## What you need to do
Copying exactly, give the lines in the material below from the one with "Giovanna’s days with" to the one with "conclude the best one, but I’ll do my best t", ends included, and nothing besides.

## Provided records

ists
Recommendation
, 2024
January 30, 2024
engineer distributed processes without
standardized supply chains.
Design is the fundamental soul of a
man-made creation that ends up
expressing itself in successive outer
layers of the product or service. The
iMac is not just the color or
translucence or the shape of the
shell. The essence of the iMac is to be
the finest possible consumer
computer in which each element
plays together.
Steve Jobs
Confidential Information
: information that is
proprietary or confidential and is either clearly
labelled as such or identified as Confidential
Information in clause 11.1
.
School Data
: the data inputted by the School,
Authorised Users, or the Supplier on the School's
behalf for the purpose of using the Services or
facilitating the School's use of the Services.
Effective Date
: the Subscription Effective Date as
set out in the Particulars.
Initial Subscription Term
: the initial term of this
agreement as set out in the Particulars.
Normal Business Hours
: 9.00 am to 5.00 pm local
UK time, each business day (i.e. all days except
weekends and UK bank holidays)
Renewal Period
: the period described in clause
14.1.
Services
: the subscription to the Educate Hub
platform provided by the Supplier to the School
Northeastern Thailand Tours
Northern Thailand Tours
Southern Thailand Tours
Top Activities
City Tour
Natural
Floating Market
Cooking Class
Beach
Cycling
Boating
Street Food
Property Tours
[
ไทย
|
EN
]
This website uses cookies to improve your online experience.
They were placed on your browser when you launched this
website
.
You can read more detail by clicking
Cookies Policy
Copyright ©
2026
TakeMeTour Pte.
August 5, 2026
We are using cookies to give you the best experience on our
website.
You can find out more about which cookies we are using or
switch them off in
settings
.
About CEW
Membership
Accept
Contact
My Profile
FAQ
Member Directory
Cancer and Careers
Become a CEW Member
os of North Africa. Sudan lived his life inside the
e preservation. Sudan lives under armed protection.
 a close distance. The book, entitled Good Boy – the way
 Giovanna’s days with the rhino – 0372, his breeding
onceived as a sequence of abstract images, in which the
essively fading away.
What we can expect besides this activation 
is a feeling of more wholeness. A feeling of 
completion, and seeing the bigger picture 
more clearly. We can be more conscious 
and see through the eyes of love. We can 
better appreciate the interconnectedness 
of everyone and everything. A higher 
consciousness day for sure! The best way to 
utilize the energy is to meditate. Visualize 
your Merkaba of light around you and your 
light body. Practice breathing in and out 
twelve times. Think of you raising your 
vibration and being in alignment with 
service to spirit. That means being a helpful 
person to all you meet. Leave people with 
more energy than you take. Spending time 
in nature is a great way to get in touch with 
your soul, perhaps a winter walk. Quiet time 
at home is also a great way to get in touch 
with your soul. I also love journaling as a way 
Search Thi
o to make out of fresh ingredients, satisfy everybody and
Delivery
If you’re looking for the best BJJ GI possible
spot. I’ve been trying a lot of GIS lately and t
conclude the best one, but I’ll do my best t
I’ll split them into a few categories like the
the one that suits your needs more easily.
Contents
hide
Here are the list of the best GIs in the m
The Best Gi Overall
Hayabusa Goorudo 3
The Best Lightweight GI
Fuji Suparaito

## Response
 Giovanna’s days with the rhino – 0372, his breeding
onceived as a sequence of abstract images, in which the
essively fading away.
What we can expect besides this activation 
is a feeling of more wholeness. A feeling of 
completion, and seeing the bigger picture 
more clearly. We can be more conscious 
and see through the eyes of love. We can 
better appreciate the interconnectedness 
of everyone and everything. A higher 
consciousness day for sure! The best way to 
utilize the energy is to meditate. Visualize 
your Merkaba of light around you and your 
light body. Practice breathing in and out 
twelve times. Think of you raising your 
vibration and being in alignment with 
service to spirit. That means being a helpful 
person to all you meet. Leave people with 
more energy than you take. Spending time 
in nature is a great way to get in touch with 
your soul, perhaps a winter walk. Quiet time 
at home is also a great way to get in touch 
with your soul. I also love journaling as a way 
Search Thi
o to make out of fresh ingredients, satisfy everybody and
Delivery
If you’re looking for the best BJJ GI possible
spot. I’ve been trying a lot of GIS lately and t
conclude the best one, but I’ll do my best t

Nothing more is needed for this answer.